I’ve run into similar error, but I’ve also noticed that I’m not getting it when I disable shuffling. With shuffle=True
my code fails with similar error message, but setting the parameter to False
returns a correct-looking batch of tensors.
Edit:
Here’s the error output.
---------------------------------------------------------------------------
RuntimeError Traceback (most recent call last)
<ipython-input-14-985e62e21c28> in <module>()
1 dataloader = DataLoader(DroneRGBEarlier(), batch_size=4, shuffle=True)
2
----> 3 for i, batch in enumerate(dataloader):
4 print(i, batch['x'].size(), batch['y'].size())
5 break
C:\Anaconda3\envs\ml\lib\site-packages\torch\utils\data\dataloader.py in __next__(self)
186 if self.num_workers == 0: # same-process loading
187 indices = next(self.sample_iter) # may raise StopIteration
--> 188 batch = self.collate_fn([self.dataset[i] for i in indices])
189 if self.pin_memory:
190 batch = pin_memory_batch(batch)
C:\Anaconda3\envs\ml\lib\site-packages\torch\utils\data\dataloader.py in default_collate(batch)
114 return batch
115 elif isinstance(batch[0], collections.Mapping):
--> 116 return {key: default_collate([d[key] for d in batch]) for key in batch[0]}
117 elif isinstance(batch[0], collections.Sequence):
118 transposed = zip(*batch)
C:\Anaconda3\envs\ml\lib\site-packages\torch\utils\data\dataloader.py in <dictcomp>(.0)
114 return batch
115 elif isinstance(batch[0], collections.Mapping):
--> 116 return {key: default_collate([d[key] for d in batch]) for key in batch[0]}
117 elif isinstance(batch[0], collections.Sequence):
118 transposed = zip(*batch)
C:\Anaconda3\envs\ml\lib\site-packages\torch\utils\data\dataloader.py in default_collate(batch)
94 storage = batch[0].storage()._new_shared(numel)
95 out = batch[0].new(storage)
---> 96 return torch.stack(batch, 0, out=out)
97 elif elem_type.__module__ == 'numpy' and elem_type.__name__ != 'str_' \
98 and elem_type.__name__ != 'string_':
C:\Anaconda3\envs\ml\lib\site-packages\torch\functional.py in stack(sequence, dim, out)
62 inputs = [t.unsqueeze(dim) for t in sequence]
63 if out is None:
---> 64 return torch.cat(inputs, dim)
65 else:
66 return torch.cat(inputs, dim, out=out)
RuntimeError: inconsistent tensor sizes at d:\pytorch\pytorch\torch\lib\th\generic/THTensorMath.c:2864
Edit 2:
After traversing the source @smth posted, I felt it was maybe crucial to shed light on the dataset also.
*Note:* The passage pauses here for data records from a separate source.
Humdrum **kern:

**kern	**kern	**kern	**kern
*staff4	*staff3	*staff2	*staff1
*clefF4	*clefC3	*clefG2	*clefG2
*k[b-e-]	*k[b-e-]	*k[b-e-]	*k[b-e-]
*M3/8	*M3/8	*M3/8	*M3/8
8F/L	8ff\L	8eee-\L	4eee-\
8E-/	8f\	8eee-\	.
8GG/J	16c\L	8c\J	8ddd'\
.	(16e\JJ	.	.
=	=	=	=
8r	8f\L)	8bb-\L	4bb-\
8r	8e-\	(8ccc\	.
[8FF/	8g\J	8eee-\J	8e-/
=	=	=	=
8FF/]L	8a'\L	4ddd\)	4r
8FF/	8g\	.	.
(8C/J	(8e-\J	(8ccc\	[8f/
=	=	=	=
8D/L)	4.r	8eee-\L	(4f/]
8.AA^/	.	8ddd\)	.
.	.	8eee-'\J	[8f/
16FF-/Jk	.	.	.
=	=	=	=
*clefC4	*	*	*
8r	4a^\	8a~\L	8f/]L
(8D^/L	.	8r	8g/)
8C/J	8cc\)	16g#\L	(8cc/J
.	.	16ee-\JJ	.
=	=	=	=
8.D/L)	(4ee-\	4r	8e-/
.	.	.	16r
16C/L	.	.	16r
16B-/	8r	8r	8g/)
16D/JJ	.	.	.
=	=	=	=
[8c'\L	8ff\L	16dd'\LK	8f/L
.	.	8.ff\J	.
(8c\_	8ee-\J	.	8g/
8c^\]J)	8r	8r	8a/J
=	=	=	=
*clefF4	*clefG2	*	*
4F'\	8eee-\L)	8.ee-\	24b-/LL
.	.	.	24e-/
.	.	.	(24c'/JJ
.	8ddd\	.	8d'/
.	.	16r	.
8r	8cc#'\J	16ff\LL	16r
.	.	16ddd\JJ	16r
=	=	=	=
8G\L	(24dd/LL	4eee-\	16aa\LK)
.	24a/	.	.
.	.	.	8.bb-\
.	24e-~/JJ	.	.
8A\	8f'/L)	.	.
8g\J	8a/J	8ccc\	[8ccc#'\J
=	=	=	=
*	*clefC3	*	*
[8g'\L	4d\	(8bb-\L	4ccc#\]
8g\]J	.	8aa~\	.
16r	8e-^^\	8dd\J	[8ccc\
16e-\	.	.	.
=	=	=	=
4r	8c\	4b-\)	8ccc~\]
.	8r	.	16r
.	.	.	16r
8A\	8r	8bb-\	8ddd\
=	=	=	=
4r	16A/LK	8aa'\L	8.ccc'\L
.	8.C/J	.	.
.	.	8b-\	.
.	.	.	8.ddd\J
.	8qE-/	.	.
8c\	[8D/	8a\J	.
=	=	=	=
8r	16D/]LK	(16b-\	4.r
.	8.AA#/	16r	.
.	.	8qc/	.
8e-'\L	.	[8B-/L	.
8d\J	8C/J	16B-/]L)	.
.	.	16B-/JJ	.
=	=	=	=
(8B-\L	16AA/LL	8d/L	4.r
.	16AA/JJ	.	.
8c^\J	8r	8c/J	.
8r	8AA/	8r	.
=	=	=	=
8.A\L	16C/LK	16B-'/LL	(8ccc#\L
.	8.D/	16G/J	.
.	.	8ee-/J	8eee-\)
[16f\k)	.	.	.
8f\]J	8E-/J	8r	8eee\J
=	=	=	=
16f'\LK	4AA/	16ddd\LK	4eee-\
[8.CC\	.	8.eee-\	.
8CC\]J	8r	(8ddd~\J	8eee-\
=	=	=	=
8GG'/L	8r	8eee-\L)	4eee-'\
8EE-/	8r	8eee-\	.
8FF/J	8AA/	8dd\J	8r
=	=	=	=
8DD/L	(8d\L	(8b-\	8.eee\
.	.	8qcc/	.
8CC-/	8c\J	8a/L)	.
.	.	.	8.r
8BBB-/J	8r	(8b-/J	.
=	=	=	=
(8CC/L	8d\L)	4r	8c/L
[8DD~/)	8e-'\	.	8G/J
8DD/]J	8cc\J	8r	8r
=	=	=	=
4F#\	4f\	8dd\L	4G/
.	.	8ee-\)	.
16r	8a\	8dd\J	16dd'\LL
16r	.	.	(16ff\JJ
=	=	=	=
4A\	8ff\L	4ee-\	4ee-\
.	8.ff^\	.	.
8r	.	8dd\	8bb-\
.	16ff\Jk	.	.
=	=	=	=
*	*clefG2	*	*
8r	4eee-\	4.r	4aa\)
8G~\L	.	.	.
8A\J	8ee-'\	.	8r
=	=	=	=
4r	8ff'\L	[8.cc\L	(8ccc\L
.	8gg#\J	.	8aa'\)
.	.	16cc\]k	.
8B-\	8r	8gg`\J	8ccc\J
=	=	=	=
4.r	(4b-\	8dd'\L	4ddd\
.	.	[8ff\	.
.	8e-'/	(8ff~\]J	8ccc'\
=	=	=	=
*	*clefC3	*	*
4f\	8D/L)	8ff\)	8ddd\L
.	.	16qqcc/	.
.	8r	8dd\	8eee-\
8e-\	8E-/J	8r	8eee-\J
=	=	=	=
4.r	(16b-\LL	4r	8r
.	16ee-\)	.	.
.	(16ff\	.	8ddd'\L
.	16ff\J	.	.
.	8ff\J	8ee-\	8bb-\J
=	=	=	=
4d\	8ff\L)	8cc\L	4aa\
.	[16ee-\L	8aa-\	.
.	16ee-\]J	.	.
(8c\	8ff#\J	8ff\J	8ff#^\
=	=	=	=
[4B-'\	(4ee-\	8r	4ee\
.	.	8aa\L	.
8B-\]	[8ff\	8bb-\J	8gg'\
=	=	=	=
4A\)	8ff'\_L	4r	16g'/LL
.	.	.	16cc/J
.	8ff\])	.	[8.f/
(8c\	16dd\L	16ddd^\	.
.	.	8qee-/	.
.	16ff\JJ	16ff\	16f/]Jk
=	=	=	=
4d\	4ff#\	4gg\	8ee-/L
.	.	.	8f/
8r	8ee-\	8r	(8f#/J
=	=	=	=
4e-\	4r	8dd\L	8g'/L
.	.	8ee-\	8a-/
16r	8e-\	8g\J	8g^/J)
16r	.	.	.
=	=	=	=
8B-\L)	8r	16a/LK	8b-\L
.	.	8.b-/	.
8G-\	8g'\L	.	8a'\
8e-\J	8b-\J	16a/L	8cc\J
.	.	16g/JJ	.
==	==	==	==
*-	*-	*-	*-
My dataset is effectively a collection of inputs and targets. A single sample is a dict of the following structure:
sample = {
'x': tensor.DoubleTensor of size [3 x 32 x 32],
'y': tensor.FloatTensor of size [32 x 32]
}
Edit 3:
Oddly enough I noticed that when shuffle=True
, having the batch_size
be 2 at maximum allows for the code to run without problems. With any larger batch_size
the code will fail.